To do: List every passage that appears inside quotation marks in the text titled "Shielding the junta."

Page excerpt:
_ _ _ _
Shielding the junta
Re: "New world order starting in SE Asia", (Opinion, Nov 29).
While Kavi Chongkittavorn is right to call on Asean "to better manage internal conflicts, especially in Myanmar", if it wants to reaffirm its place at the table with the world's great powers, he might also have a quiet word in the ear of our distinguished minister of foreign affairs.
Having been roundly criticised for appointing a Myanmar junta apologist as his special envoy to Myanmar, the minister might find it instructive to peruse the recent final report of the "International Parliamentary Inquiry (IPI) into the global response to the crisis in Myanmar".
Chaired by Heidi Hautala, Vice-President of the European Parliament, the IPI report roundly criticises Thailand, which "has been a prominent force on shielding the junta from scrutiny and accountability".
_ _ _ _
Extracted entries:
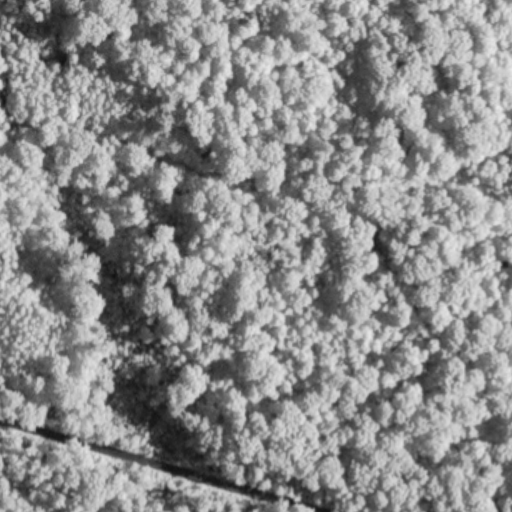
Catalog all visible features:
_ _ _ _
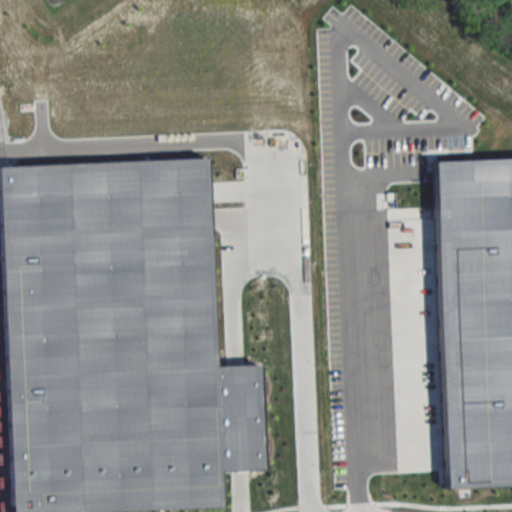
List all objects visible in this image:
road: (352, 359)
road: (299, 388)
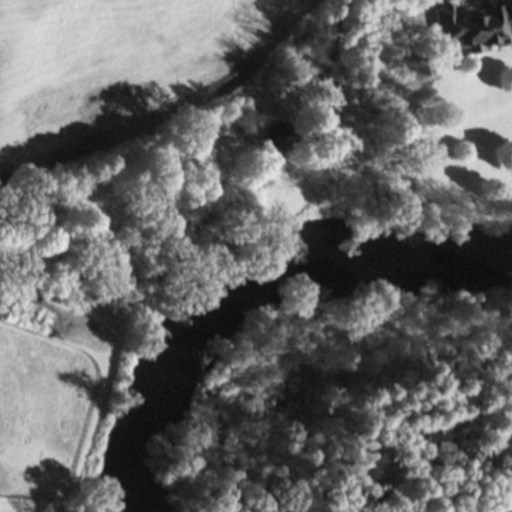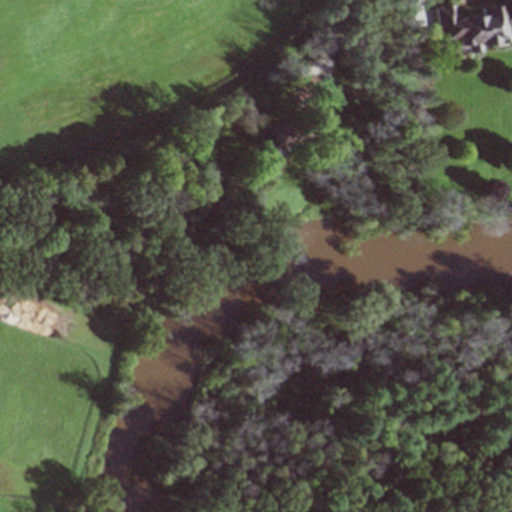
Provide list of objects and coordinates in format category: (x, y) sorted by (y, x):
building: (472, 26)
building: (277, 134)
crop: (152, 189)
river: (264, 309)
_ _ _ _
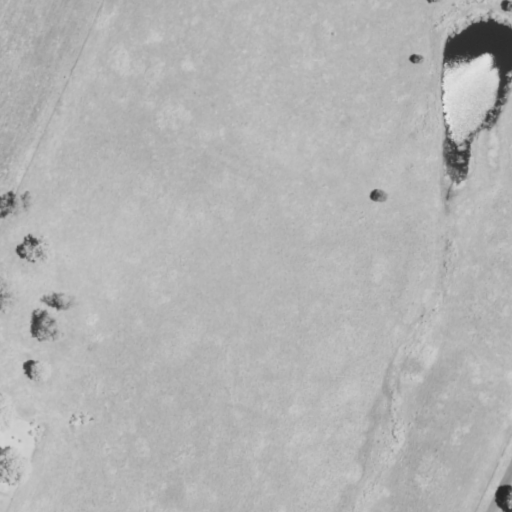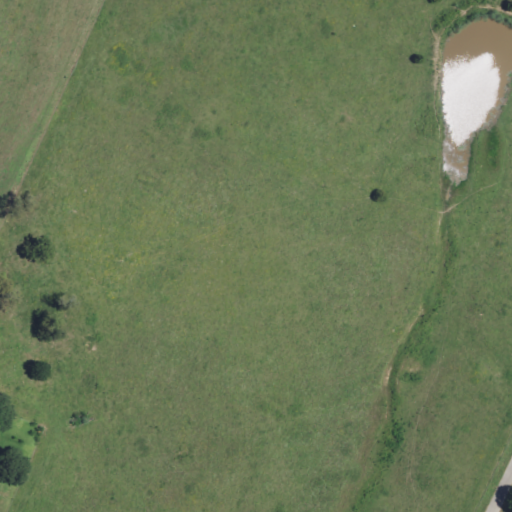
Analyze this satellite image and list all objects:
_ _ _ _
Task response:
- "New world order starting in SE Asia"
- "to better manage internal conflicts, especially in Myanmar"
- "International Parliamentary Inquiry (IPI) into the global response to the crisis in Myanmar"
- "has been a prominent force on shielding the junta from scrutiny and accountability"